Siyaset ve politika kavramlarının birçok kişi tarafından aynı anlama geldiği zannediliyor. Oysa siyaset bir ilimken… Politika ise çoklu oyun anlamına geliyor. Hani İlmi siyasette deniliyor yaa… Bizim ülkemizde 2000’li yıllardan sonra artık siyaset değil, politika yapılıyor. Yani vatandaşa gösterilen yüz ile gerçekte hizmet edilen yer apayrı… Eyyy İsrail diyenler… Aslında Siyonizm’in en büyük hizmetkârlığını yapanlardır. Ülkemizde dönen dolaplar, vatandaşın önüne bir perde çekilerek bu perdenin arkasında çok farklı işlerin döndürülmesiyle yürümektedir. Bir bakıyorsunuz A partisinden milletvekili seçilip, hatta bakanlık makamına kadar yükselen ve makamı sayesinde devletin milyonlarca lirasını iç edenler… Yedikleri haramın tadı damaklarında kalacak olsa ki… Artık kendi partilerinde RANT bulamadıkları için fırsat bu fırsattır deyip, yeni kurulan partilere katılarak acaba YENİDEN RANT sağlayabilir miyim hesaplarındalar. Şahıs bu konuda beynelmilel olmuş, kendisine kabahat bulmuyorum.

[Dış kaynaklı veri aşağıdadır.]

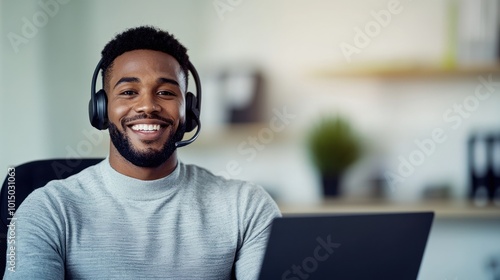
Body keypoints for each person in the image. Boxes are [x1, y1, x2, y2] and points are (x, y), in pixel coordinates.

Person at [4, 26, 281, 280]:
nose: (147, 106)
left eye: (165, 92)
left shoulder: (246, 207)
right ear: (101, 108)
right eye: (128, 92)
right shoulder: (47, 210)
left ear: (190, 111)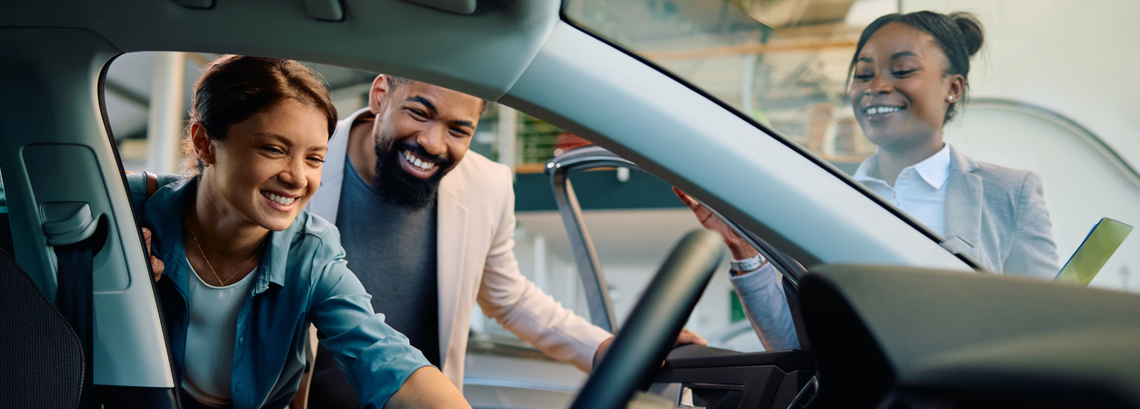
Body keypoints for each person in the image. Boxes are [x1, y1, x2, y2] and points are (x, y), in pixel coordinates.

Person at [300, 75, 707, 407]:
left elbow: (508, 298)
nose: (433, 142)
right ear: (380, 95)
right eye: (419, 113)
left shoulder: (488, 186)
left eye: (459, 129)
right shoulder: (303, 156)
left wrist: (607, 349)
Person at [675, 11, 1057, 351]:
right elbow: (796, 347)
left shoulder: (1010, 193)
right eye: (863, 74)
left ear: (952, 88)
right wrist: (743, 248)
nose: (876, 86)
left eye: (902, 70)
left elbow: (1052, 331)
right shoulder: (829, 198)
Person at [129, 55, 470, 409]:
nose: (297, 177)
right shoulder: (127, 206)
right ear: (204, 143)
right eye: (274, 149)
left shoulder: (311, 251)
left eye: (314, 158)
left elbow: (383, 356)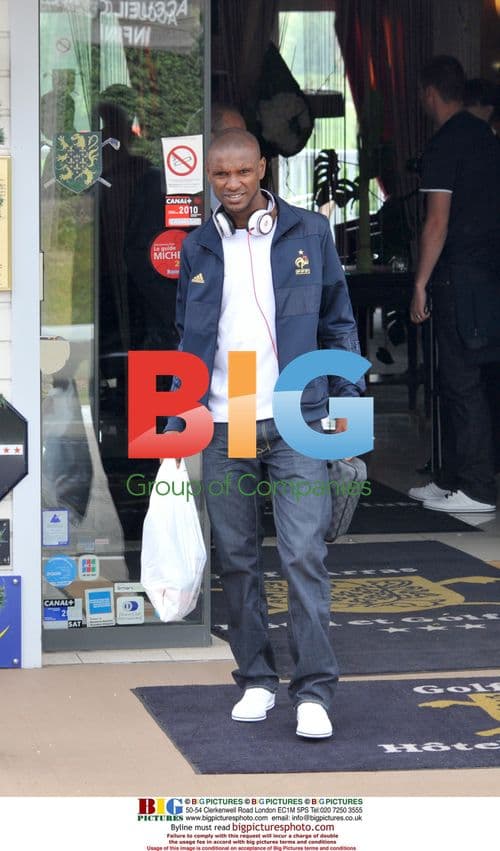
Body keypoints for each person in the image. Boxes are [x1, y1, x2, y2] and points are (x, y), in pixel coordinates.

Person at [165, 128, 363, 738]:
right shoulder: (197, 246)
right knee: (239, 560)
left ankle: (315, 692)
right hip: (228, 421)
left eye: (241, 173)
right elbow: (187, 339)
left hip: (296, 416)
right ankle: (255, 679)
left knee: (304, 553)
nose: (231, 185)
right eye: (220, 175)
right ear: (210, 178)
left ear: (262, 169)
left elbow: (338, 323)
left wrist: (348, 425)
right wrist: (178, 425)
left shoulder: (309, 232)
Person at [409, 56, 500, 513]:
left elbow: (436, 222)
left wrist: (420, 282)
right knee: (466, 377)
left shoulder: (445, 143)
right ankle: (451, 479)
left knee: (461, 380)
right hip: (487, 273)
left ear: (429, 93)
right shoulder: (485, 136)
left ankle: (478, 488)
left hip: (458, 275)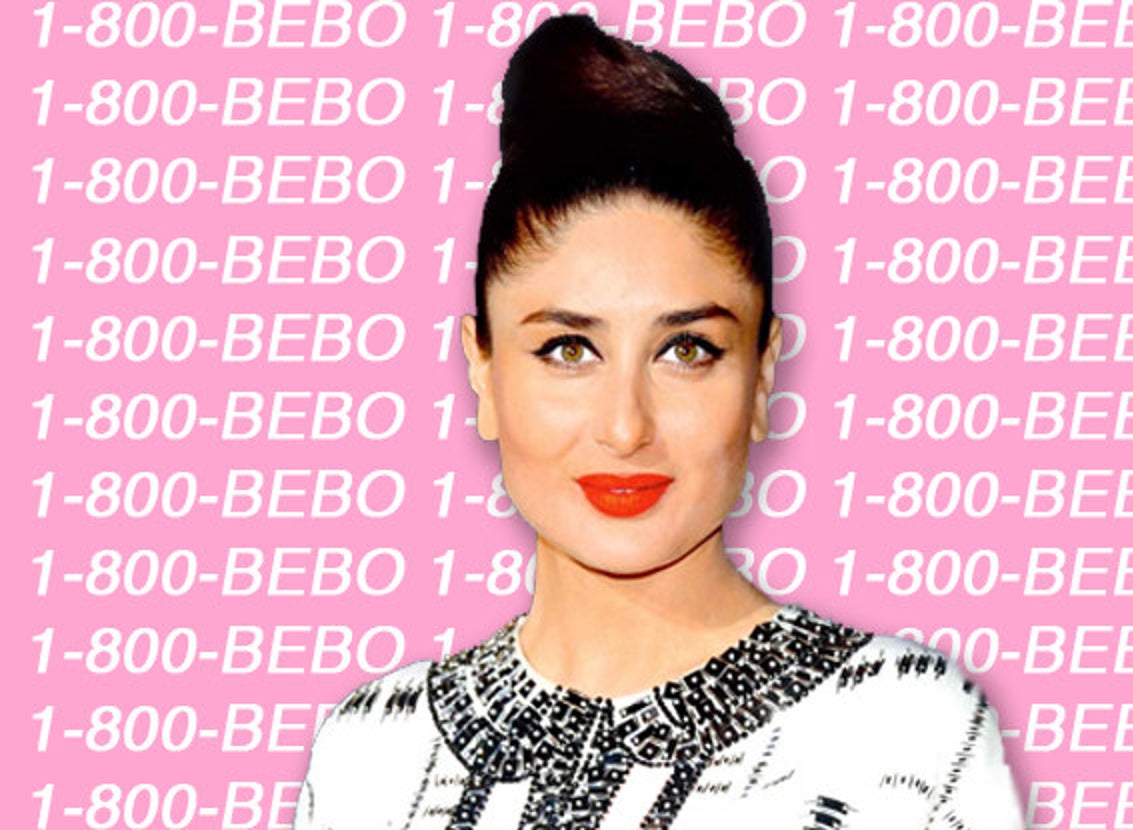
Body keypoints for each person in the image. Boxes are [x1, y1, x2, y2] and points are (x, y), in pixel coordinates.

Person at [294, 15, 1022, 829]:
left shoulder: (907, 729)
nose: (626, 426)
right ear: (484, 370)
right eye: (569, 349)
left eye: (686, 350)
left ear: (762, 374)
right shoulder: (368, 753)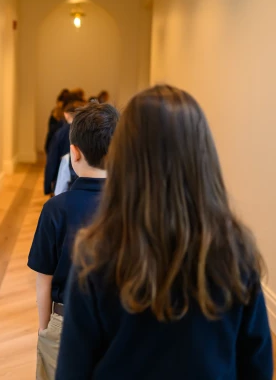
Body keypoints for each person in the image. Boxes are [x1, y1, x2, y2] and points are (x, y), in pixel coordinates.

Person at [56, 85, 272, 380]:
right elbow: (257, 367)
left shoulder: (96, 255)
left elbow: (73, 371)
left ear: (123, 160)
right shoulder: (234, 255)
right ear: (203, 158)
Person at [28, 102, 119, 380]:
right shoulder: (134, 207)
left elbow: (44, 277)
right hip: (120, 326)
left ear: (74, 152)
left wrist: (45, 330)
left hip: (65, 324)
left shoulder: (56, 208)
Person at [44, 99, 85, 195]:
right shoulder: (87, 132)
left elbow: (52, 161)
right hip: (82, 179)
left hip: (61, 179)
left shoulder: (60, 134)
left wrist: (47, 185)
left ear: (66, 114)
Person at [44, 89, 70, 154]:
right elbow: (52, 129)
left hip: (54, 143)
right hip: (54, 143)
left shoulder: (58, 113)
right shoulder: (55, 113)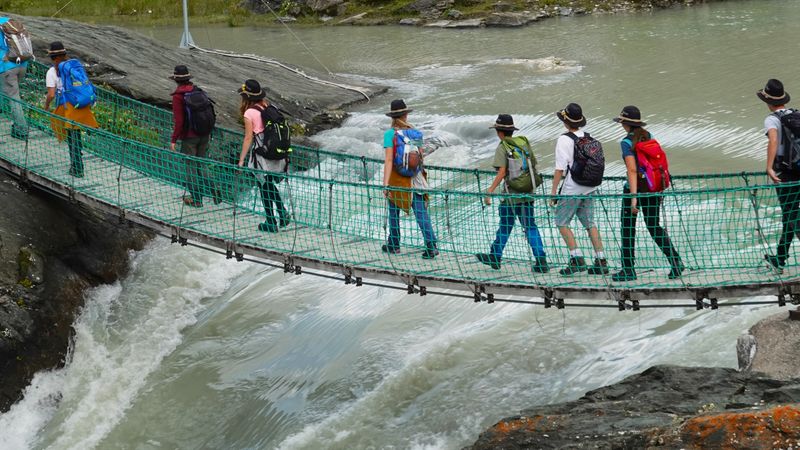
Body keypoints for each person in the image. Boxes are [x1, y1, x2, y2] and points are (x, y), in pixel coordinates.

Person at [610, 106, 683, 282]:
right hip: (653, 189)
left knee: (627, 228)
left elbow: (632, 170)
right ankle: (675, 261)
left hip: (634, 190)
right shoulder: (649, 137)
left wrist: (633, 198)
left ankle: (628, 269)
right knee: (653, 226)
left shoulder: (626, 142)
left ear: (626, 124)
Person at [476, 114, 548, 273]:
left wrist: (489, 191)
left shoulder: (503, 147)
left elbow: (502, 172)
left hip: (510, 195)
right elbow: (534, 164)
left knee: (505, 226)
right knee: (530, 226)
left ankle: (495, 256)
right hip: (528, 192)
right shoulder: (523, 143)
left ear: (499, 132)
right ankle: (541, 260)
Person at [550, 103, 607, 276]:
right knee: (590, 224)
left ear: (565, 122)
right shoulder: (589, 137)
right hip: (590, 186)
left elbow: (560, 169)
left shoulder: (564, 139)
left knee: (561, 222)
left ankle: (577, 259)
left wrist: (553, 193)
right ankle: (601, 260)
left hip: (573, 188)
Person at [382, 99, 438, 259]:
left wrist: (385, 185)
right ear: (406, 115)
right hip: (416, 178)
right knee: (421, 212)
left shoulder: (389, 135)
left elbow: (389, 160)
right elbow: (420, 158)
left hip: (396, 179)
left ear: (392, 117)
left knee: (394, 210)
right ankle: (431, 245)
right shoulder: (415, 133)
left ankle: (394, 244)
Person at [236, 79, 289, 232]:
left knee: (263, 186)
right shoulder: (268, 106)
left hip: (261, 155)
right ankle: (282, 213)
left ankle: (271, 222)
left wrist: (241, 160)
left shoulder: (249, 113)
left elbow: (248, 138)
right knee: (269, 184)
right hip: (275, 153)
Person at [759, 79, 800, 272]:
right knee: (791, 217)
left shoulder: (771, 119)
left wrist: (769, 167)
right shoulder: (795, 114)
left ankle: (780, 258)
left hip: (785, 175)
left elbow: (773, 140)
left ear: (768, 101)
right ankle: (781, 258)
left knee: (790, 216)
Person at [43, 41, 97, 178]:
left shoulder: (51, 72)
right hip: (82, 104)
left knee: (71, 137)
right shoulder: (74, 65)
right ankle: (77, 164)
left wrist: (46, 106)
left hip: (67, 107)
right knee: (76, 135)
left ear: (53, 57)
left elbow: (51, 94)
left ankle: (77, 168)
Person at [169, 65, 219, 207]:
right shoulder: (198, 91)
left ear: (176, 80)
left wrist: (173, 140)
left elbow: (179, 121)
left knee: (190, 167)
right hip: (204, 134)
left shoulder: (178, 97)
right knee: (201, 163)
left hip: (190, 138)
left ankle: (196, 200)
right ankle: (214, 188)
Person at [0, 16, 28, 140]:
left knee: (13, 98)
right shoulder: (8, 21)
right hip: (22, 64)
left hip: (6, 67)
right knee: (11, 94)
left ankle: (21, 130)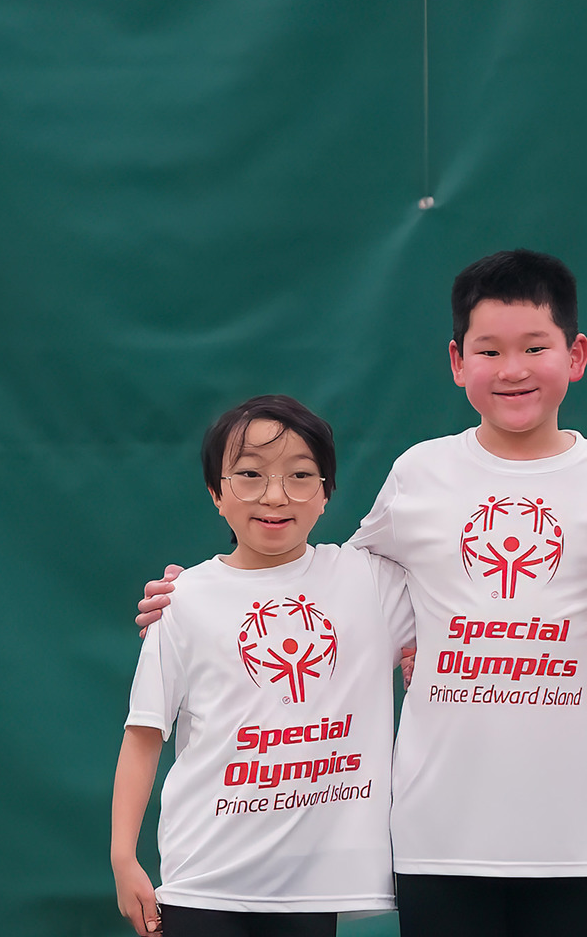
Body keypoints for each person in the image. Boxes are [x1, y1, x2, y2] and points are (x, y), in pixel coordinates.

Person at [138, 251, 587, 937]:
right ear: (457, 363)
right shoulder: (420, 476)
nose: (512, 370)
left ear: (575, 357)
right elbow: (327, 586)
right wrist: (207, 592)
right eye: (488, 350)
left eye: (535, 347)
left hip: (582, 846)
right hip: (437, 837)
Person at [111, 396, 412, 937]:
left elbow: (467, 610)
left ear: (327, 493)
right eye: (249, 475)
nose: (275, 496)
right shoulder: (183, 599)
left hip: (311, 887)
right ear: (215, 492)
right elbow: (144, 732)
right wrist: (122, 856)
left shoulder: (369, 584)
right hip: (203, 879)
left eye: (300, 476)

Asıl kabahat ne mal olduğunu bildiğin bir şahsı, sözde Milli Görüşçü olduğunu savunarak bu davaya üçkâğıtçıları alet edip onlara YENİDEN RANTIN kapısını açanlardadır.
Kimisi de sanatçılıktan umduğu parayı bulamayarak önce bir inşaat işine gireyim, oradan birkaç milyon yedikten sonra… Aaa YENİDEN RANT PARTİSİ kuruluyormuş. Şöyle bir sakal bırakıp, birkaç fotoğraf karesine gireni hiç geçmişini araştırmadan belediye başkanı adayı yapıyorlar. Anlaşılan partiye girmek için en önemli kriter geçmişinde sahtekar olmaktan geçiyor. Burada saf duygularla bu partiye gönül vermiş herkesi tabi ki de aynı kefeye koymuyorum. Benim asıl tepkim ağzına Milli Görüş Davasını alanlar nasıl oluyor da, bu üçkâğıtçıları partinin kapısından içeriye sokuyor. Geçmişini bilmeyenin geleceği karanlık olurmuş. Fatih Bey sen hele bir araştır bakalım babanın zamanında Refah Partisinde böyle dolaplar dönmüş mü? O dönemlerde yemeyen ve yedirmeyen Necmettin Erbakan’dan sonra RANT peşinde koşanlar tıpkı şimdiki gibi 2000 yıllarda kurulan yeni partinin yolunu tuttular. Çünkü Milli Görüş Davasının gerçek ERLERİ kendileri için değil bu millet ve vatan için siyaset yapmışlardı. Refah Partisinde siyaset yapıp köşeyi dönüp zenginleşen tek bir siyasetçi gösteremezsiniz.
Ülkemizde en iyi zenginleşme yolu maalesef politika yapmaktan geçiyor.2000 yıllardan sonra memleketi parsel parsel yemenin derdine düşüldü. Bu davanın cefasını merhum lider Necmettin Erbakan çekerken, sefasını ise sözde onun yolundan gelenler sürdü. Boşuna atalarımız dememiş; “Âlimden Zalim, Zalimden Âlim Doğar…” Her seçimden önce iktidarı eleştirecen, sonra ağzına bir parmak bal çalındığında bir anda politikada “U” dönüşü yapıp bir gecede ittifak ortağı olup seçim bitinceye kadar susacan… Sonra ise seçimler bittikten sonra bu milleti salak yerine koyarak, eleştirilerine kaldığın yerden devam edecen. Yaaa sen bu üçkâğıt politikasını kimden öğrendin. Babanın derslerinde anlattığı “ÜÇKAĞAT” meselesi böyle değildi. Belli ki sende “Milli Görüşün” ne olduğunu anlamamışsın. Eee boşuna hocamız meclis kürsüsünden; “Ben Anlatacağım, Siz Yine de Anlamayacaksınız… “ diye söylemiyormuş.